Scorpions are venomous arthropods of the Arachnida class and are considered relatives of spiders, ticks and mites. There is not any study about the biochemical effects of Androctonus crassicauda (Olivier, 1807) venom. Therefore, in the present study, we aimed at evaluating the toxicity of the venom from A. crassicauda, which is responsible for a number of deaths of infants, children and adults in tropical and subtropical countries. For this purpose, rats (n=35) were divided into seven groups of five animals each; venom solutions (250µg/kg) were subcutaneously injected into rats; blood samples were taken from each animal at various times; and serum biochemical parameters were measured (levels of total proteins, total bilirubin, albumin, globulin, urea, creatinine, uric acid, glucose, cholesterol, triglycerides, sodium, chlorine, potassium and calcium, and the activity of the enzymes alanine aminotransferase, aspartate aminotransferase, alkaline phosphatase, gamma-glutamyl transferase, lactate dehydrogenase). Serum levels of glucose, cholesterol, aspartate aminotransferase, alanine aminotransferase and uric acid increased in envenomed animals, compared to controls. There was a statistically positive correlation between Na⁺ and Cl^- ions.

Key words: scorpions, Androctonus crassicauda, venom, rats, biochemical parameters.

INTRODUCTION

Scorpion envenomation remains a real health problem in tropical and subtropical regions of the world (23, 38, 44). The venoms of scorpions are dangerous to humans, especially those of species belonging to the genera Buthus, Parabuthus, Mesobuthus, Tityus, Leiurus, Androctonus, and Centruroides of the Buthidae family (5, 7, 8, 14, 19).

Androctonus crassicauda is one of the venomous species in the Middle East and North Africa (19, 24, 46). It is also found in a wide area including Turkey (Southeastern Anatolia), Azerbaijan, Armenia, Iran, Iraq, Syria, Jordan, Israel, Egypt (Sinai Peninsula), Saudi Arabia, and Yemen (9, 32-34, 45, 46). The venom of A. crassicauda is a potent autonomic stimulator (12, 13, 46). Severity of symptoms depends on the size of the victim, the season, and the time elapsed between sting and hospitalization (32, 35, 46). Vomiting, profuse sweating, pain at the sting site, local urticaria, and cool extremities are early signs of autonomic stimulation due to scorpion sting (13, 38, 46). Fatality after scorpion envenomation may be the result of cardiovascular failure complicated by pulmonary edema as well as by respiratory arrest (2, 19, 42, 43).

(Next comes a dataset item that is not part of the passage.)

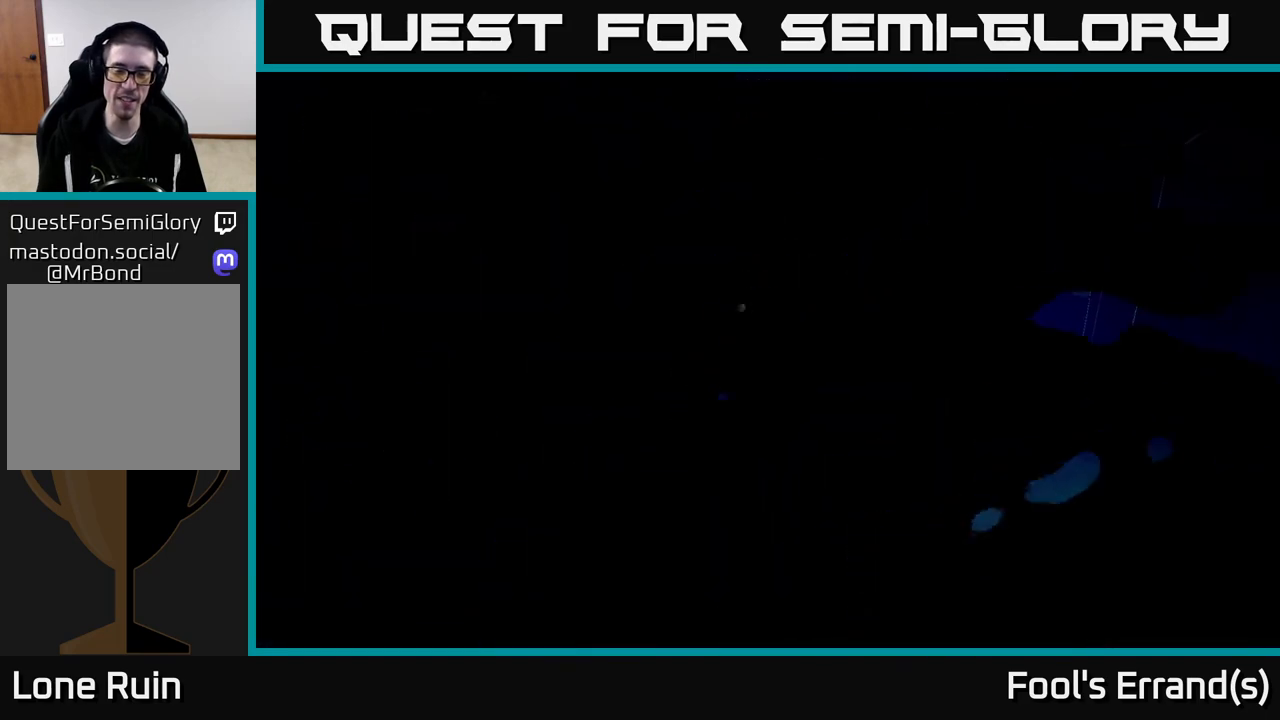
{"buttons": [], "left_stick": "center", "right_stick": "center", "events": []}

There is no study on the biochemical effects of A. crassicauda venom, which is responsible for a number of deaths of infants and children in countries of the North Africa and the Middle East (19, 43). Thus, here we report the effects of A. crassicauda venom on rat serum biochemical parameters measured over a period of time after venom injection.

MATERIALS AND METHODS

Animals

Scorpions: The scorpions were originally collected at Sanliurfa Province in the southeast region of Turkey. They were kept in large plastic boxes under room temperature of 22±2ºC, at 60±10% humidity, in the laboratory, were fed with crickets or cockroaches and received water daily.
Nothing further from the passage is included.